A ces difficultés se greffe une dépréciation continue des titres scolaires. Le déclassement social, par rupture de la concordance entre niveau d’études et niveau d’emploi étant à présent « acquis » (et semblant irrémédiable), c’est maintenant l’accès à l’emploi lui-même qui est de plus en plus contrarié. Il ne sert à rien de répéter, comme l’a fait encore récemment l’Observatoire national de la Jeunesse, que les non-diplômés sont les plus pénalisés face à l’emploi (cette idée n’est pas neuve, et ne réussit qu’à scléroser le débat), le fait marquant est maintenant ailleurs : il est dans le glissement progressif des diplômés eux-mêmes sur la pente de l’exclusion (entre 7 à 10 % d’entre eux seraient aujourd’hui concernés), soit un doublement voire un triplement en vingt ans. Et il ne sert encore à rien de répéter qu’il y de « bons » et de « mauvais » diplômes (ce qui est certes vrai, mais pour combien de temps ?). Les jeunes diplômés, y compris ceux issus des Grandes Ecoles, ne sont plus à l’abri des difficultés d’insertion professionnelle (dans le meilleur des cas, celle-ci est retardée).
Nous gagnerions donc du temps à considérer avec courage que le diplôme, devenu boulimique avec la massification universitaire (il existe aujourd’hui plus de 4 000 diplômes nationaux), s’il reste protecteur, se fragilise de plus en plus. Les jeunes diplômés chômeurs se comptent aujourd’hui par millions de par le monde.

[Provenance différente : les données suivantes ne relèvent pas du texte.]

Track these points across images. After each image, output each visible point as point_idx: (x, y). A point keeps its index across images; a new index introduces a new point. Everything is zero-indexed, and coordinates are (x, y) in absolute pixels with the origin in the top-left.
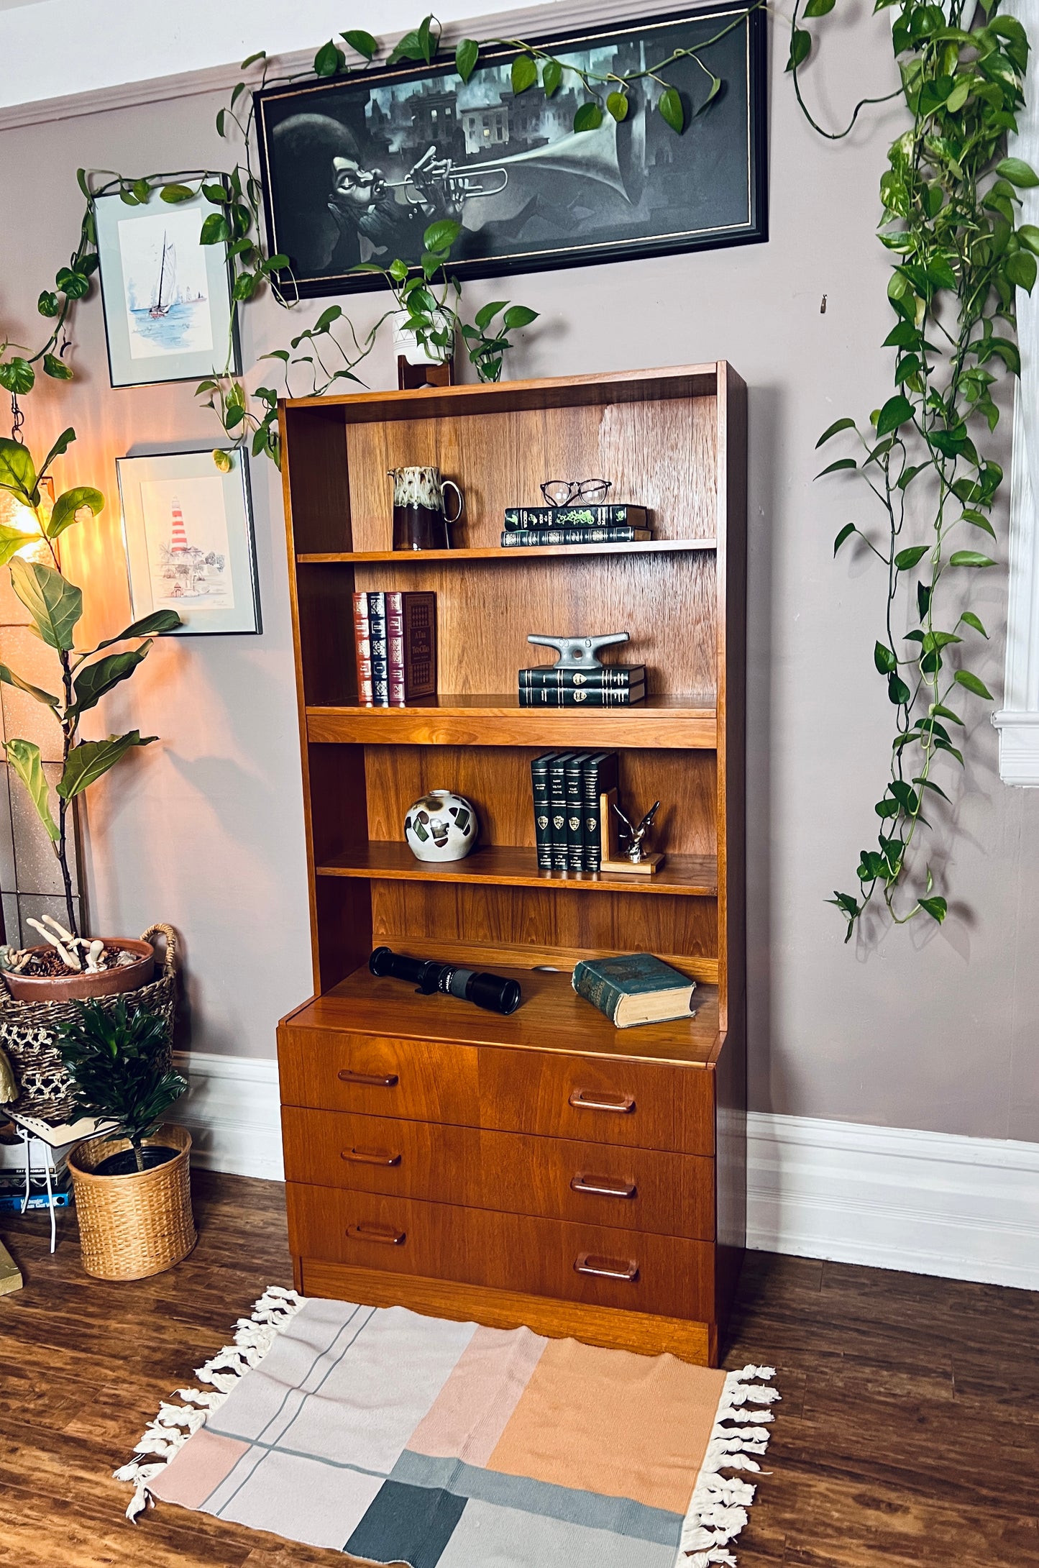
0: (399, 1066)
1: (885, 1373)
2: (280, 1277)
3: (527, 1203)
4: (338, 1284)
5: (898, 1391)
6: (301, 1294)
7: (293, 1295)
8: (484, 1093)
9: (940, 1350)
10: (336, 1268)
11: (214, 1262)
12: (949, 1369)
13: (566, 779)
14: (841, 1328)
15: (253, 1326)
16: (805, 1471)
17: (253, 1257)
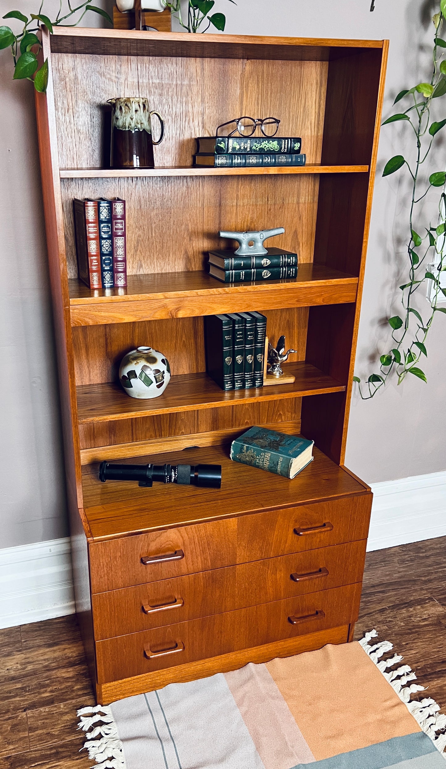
0: (183, 543)
1: (411, 609)
2: (73, 699)
3: (262, 597)
5: (425, 617)
6: (101, 705)
8: (240, 544)
9: (417, 587)
11: (16, 709)
12: (429, 595)
13: (245, 331)
14: (374, 593)
15: (97, 743)
16: (439, 677)
17: (39, 693)
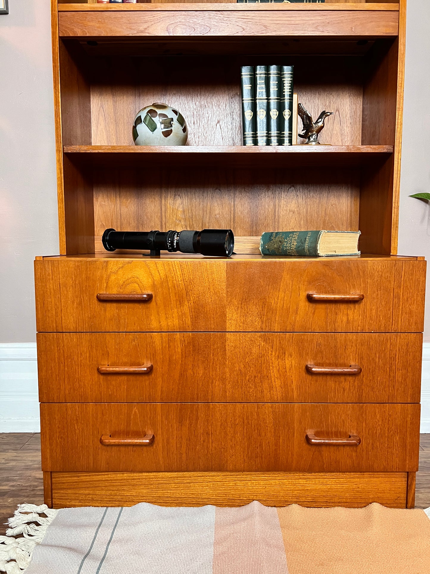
0: (154, 286)
2: (28, 496)
3: (265, 392)
4: (87, 492)
6: (51, 507)
7: (44, 508)
8: (231, 301)
10: (85, 477)
15: (9, 541)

Plus encore qu’ailleurs, le diplôme est en France un leurre, une vaste escroquerie. Qui, de surcroît, n’évalue pas toujours les réelles compétences, ou toutes les compétences, des individus. Diplôme qui, enfin, pour l’employeur, n’est pas la valeur suprême, mais le simple préalable à… l’entretien d’embauche. Pour lui, le patron-souverain, face au jeune en quête d’un emploi, fut-il le premier, c’est d’abord l’expérience qui compte. Aucune offre désormais qui ne soit accompagnée de la mention : « expérience exigée ».
Alors, malgré les efforts tout aussi louables et constants des jeunes pour « s’en sortir », beaucoup perdent aujourd’hui patience ou confiance. Partout sur la planète, se lèvent, plus déterminés que jamais, des indignés, des révoltés, des révolutionnaires même, et ces derniers, à côté de leurs aînés, guère mieux lotis qu’eux, grondent contre cette misère accumulée, ces politiques impuissantes. Partout aussi, des « exilés volontaires », des jeunes quittant leur pays espérant meilleure fortune ailleurs.
Pour l’heure, et faisant un dernier détour par la France, nous pensons que la solidarité nationale doit continuer d’opérer. Et ce n’est pas faire preuve d’assistanat que d’aider les plus démunis par le versement de telle ou telle allocation pour les aider à vivre ou survivre : bourse d’étude, RSA… La plupart des gens, et des jeunes notamment, « ne le font pas exprès » de ne pas travailler. Ils aimeraient être comme les autres : des travailleurs, socialement reconnus. Comment donc, tandis que les portes de l’emploi sont largement fermées, dire à tous ces gens, à l’image de certains politiques, qu’ils se doivent impérativement de respecter la valeur-travail, d’admettre que le travail est un devoir ? Non, messieurs les politiques, le travail est un droit, et même un droit constitutionnel ; il est donc une obligation politique autant qu’une obligation économique.
Un conseil pour finir : n’accablons plus les « emplois aidés » qui seraient, a priori, des emplois « indignes ». En quoi de tels emplois, soutenus par l’Etat, seraient-ils des emplois inférieurs aux emplois d’entreprise – quand on sait que ces derniers sont très souvent des emplois précaires ? Pourquoi donc un contrat de 2 ou 3 ans offert par une association serait-il, par définition, un moins bon emploi qu’un emploi économique en CDD de six mois ? Ce n’est pas la nature de l’employeur qui importe mais la qualité du contrat, la durabilité de l’emploi. Ce sont les mécanismes de formation, les passerelles vers des activités professionnelles de « droit commun qui font souvent des « emplois aidés » de réels emplois d’avenir. Ce sont au contraire la précarité et l’absence de perspectives professionnelles qui font des emplois « marchands » des emplois en réalité défaillants.